Iba a ser duro no estar con ella, ni con mi hija. Y en ese momento se me hizo un nudo en el estómago. E impulsivamente le di un abrazo. Un abrazo de esos en los que se te quedan pegados los brazos a la espalda y no quieres retirar por nada del mundo. De esos abrazos que no quieres que se terminen nunca y que huelen a mar y a flores. Y nos quedamos allí juntos, sin decirnos nada, sin soltar ni una palabra pero diciéndonos todo lo que en aquellos momentos el corazón estaba sintiendo a raudales. Al separarnos sólo nos miramos profundamente a los ojos y cogiéndonos de las manos nos dijimos un “te quiero” que hizo temblar hasta los dedos de mis pies.

Cuando oí la puerta cerrarse, se me cerró también el corazón.

Me pasé unas cuantas horas vagando por aquel piso. Recorrí cada una de sus estancias, sus rincones y sus secretos. Tan sólo se salvaron un par de habitaciones cuyas luces no funcionaban. Tantos años sin cumplir su función habían hecho que las bombillas no quisieran alumbrar en ese momento. Abrí cada armario que encontré a mi paso para descubrir qué reliquias seguían guardando de aquel entonces. Y me sorprendió ver que todavía había algunos detalles que recordaba perfectamente a pesar de los años. Fotos, libros, juguetes, alguna prenda olvidada en algún cajón… Y de nuevo mi enfermedad aparecía en forma de aquel aparato nebulizador antiguo, negro y caduco que tantos días me acompañó entre el vaho de los antibióticos. Cada mañana al despertar y cada noche antes de marcharme a la cama, tenía que hacer mi fisioterapia y mis aerosoles con aquel extraño aparato que tanto ruido hacía. No sé todavía cómo mi hermano aguantaba estoicamente aquel horrible escándalo.

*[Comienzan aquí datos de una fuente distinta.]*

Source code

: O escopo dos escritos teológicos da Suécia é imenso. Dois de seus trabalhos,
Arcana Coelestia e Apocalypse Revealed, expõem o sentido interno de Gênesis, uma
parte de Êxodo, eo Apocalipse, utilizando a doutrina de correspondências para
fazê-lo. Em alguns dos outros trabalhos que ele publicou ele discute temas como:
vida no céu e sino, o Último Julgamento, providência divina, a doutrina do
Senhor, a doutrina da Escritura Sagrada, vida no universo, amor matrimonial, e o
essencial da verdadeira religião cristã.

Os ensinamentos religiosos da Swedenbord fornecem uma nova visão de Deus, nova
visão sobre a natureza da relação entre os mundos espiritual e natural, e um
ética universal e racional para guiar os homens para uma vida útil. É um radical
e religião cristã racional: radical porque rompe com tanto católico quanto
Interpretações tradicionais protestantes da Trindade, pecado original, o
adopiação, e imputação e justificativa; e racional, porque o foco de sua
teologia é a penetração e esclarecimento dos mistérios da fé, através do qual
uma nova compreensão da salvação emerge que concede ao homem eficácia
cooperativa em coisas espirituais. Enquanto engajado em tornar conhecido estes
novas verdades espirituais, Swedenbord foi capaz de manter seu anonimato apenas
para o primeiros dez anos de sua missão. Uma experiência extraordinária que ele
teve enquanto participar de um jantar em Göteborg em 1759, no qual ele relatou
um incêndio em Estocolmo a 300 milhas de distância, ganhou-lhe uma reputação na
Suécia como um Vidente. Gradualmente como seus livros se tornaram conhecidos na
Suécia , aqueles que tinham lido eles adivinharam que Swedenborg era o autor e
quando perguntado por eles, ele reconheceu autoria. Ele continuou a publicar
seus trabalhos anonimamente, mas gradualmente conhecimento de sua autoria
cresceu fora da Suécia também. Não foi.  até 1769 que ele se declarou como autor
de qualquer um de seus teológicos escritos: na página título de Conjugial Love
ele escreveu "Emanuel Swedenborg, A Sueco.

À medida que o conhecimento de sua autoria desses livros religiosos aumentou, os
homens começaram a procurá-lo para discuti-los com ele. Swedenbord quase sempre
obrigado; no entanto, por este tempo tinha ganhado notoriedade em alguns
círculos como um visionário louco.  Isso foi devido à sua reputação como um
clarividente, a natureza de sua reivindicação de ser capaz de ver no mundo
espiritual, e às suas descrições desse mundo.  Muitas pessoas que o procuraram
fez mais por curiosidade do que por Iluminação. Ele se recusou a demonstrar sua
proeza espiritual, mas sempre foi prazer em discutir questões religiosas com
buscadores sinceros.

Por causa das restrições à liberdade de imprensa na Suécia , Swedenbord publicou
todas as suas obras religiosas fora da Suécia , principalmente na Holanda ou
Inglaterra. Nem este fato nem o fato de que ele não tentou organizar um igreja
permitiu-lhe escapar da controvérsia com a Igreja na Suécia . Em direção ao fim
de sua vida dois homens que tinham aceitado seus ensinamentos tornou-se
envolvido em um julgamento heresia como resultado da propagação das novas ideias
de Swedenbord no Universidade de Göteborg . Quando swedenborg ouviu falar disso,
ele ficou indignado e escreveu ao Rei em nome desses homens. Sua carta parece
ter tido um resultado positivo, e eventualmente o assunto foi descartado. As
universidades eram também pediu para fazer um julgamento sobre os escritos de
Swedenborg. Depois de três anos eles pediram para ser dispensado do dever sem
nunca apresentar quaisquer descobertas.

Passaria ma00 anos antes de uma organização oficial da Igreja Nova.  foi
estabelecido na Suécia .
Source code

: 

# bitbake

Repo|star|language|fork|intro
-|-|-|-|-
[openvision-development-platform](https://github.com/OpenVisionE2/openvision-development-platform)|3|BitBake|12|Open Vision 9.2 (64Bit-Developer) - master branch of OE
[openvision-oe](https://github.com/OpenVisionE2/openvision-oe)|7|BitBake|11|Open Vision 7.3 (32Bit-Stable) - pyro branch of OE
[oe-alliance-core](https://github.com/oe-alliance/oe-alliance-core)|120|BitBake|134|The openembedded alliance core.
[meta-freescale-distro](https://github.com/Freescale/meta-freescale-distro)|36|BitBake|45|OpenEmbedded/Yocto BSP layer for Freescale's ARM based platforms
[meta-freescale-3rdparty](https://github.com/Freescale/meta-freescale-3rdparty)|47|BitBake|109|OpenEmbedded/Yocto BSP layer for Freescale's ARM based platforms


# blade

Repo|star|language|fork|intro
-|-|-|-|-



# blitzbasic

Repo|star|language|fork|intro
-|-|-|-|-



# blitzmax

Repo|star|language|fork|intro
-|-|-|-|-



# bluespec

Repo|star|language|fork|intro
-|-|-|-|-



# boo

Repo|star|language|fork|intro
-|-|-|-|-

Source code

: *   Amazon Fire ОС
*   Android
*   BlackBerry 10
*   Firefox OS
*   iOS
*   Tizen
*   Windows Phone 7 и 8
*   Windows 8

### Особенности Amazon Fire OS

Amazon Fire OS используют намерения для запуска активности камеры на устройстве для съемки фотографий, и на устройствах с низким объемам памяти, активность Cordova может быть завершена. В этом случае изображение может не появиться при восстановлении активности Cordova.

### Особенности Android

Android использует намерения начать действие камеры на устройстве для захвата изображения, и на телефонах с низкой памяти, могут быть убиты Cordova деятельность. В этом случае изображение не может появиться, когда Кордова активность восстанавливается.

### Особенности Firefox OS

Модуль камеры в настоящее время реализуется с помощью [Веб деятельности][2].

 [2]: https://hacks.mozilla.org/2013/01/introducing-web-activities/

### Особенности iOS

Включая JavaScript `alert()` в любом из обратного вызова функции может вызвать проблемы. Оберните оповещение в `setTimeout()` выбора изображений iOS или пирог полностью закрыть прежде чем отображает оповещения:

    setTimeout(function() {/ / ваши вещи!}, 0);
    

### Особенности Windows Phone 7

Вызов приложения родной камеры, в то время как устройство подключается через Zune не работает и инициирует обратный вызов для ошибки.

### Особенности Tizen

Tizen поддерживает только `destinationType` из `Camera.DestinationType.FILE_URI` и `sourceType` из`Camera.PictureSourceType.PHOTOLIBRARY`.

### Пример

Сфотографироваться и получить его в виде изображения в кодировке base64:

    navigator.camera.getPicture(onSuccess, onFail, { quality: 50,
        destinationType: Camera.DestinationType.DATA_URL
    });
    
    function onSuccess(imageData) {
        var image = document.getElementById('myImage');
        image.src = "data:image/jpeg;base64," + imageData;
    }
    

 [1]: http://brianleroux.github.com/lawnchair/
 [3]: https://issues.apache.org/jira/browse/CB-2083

Cada mañana y cada noche. Era como un rito para empezar y terminar cada día de manera saludable. Una limpieza de pulmones que me permitían en cierta manera pasar el día y los sueños sin que la tos me molestara mucho.

La tarde cayó, al igual que mis recuerdos, y la oscuridad del crepúsculo me hizo ver que tenía que prepararme para la cena y para mi primera noche en soledad.